> **Your objective**: Within the listing below, please copy exactly the lines between the line holding "coffee cup [911,712,952,781]" and the line holding "pen holder [1103,680,1136,741]", inclusive.

> **Materials provided**:
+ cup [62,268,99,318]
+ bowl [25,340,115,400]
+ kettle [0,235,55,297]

--

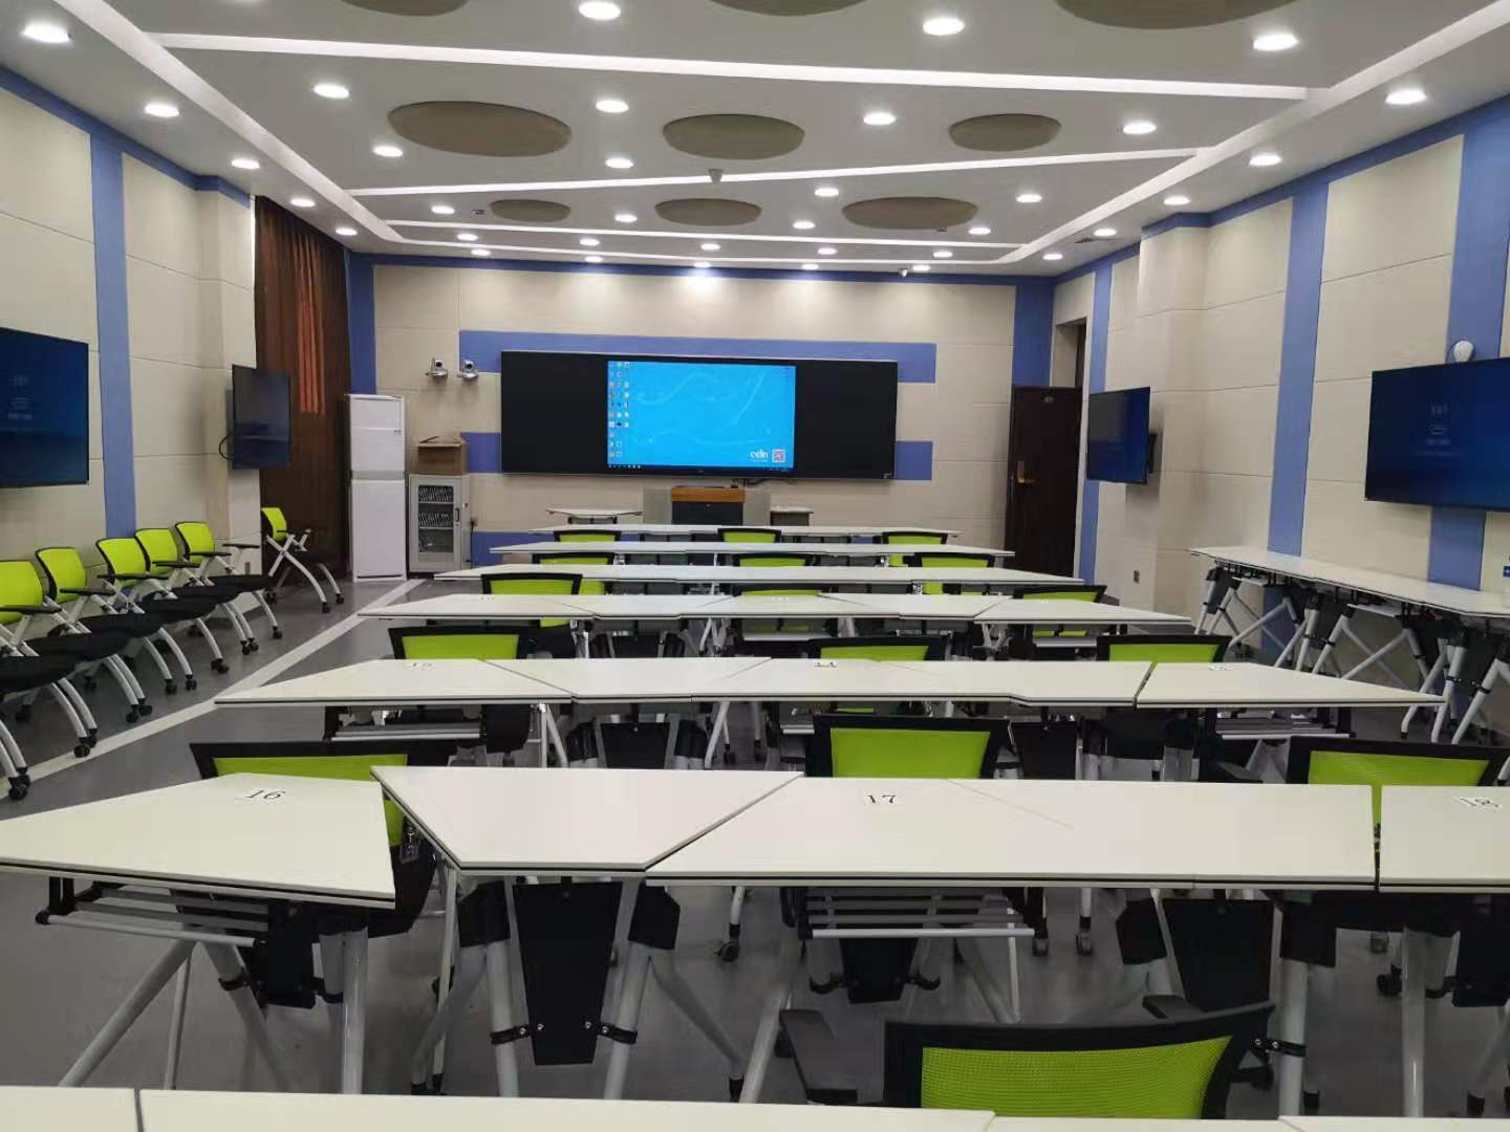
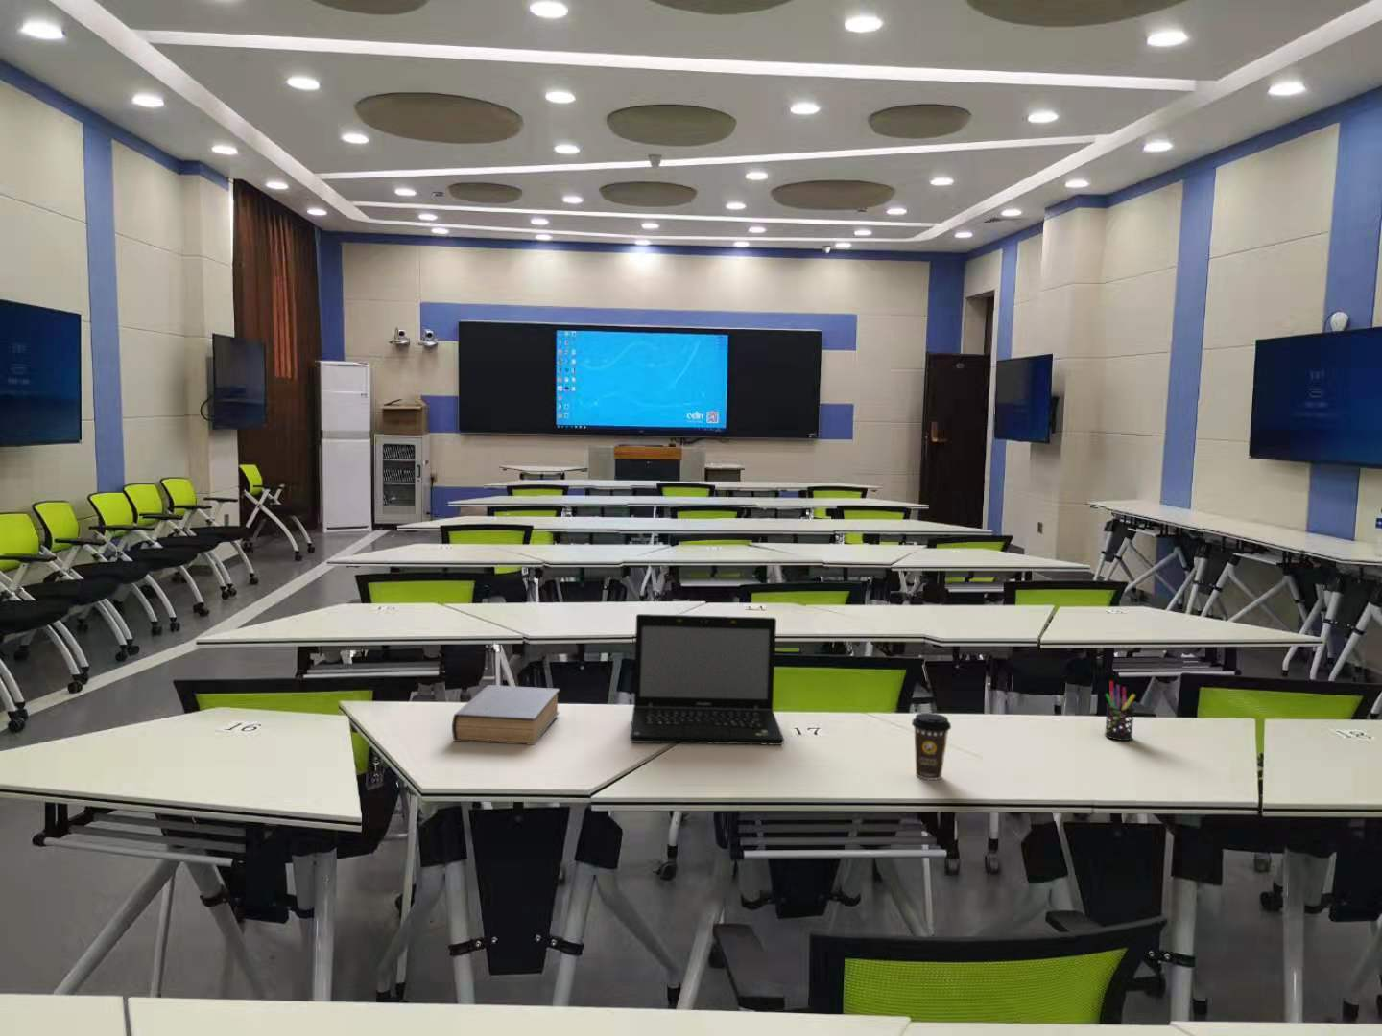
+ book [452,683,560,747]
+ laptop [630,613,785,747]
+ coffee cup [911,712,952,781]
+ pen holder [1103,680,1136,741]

> **Worked solution**:
+ coffee cup [911,712,952,781]
+ pen holder [1103,680,1136,741]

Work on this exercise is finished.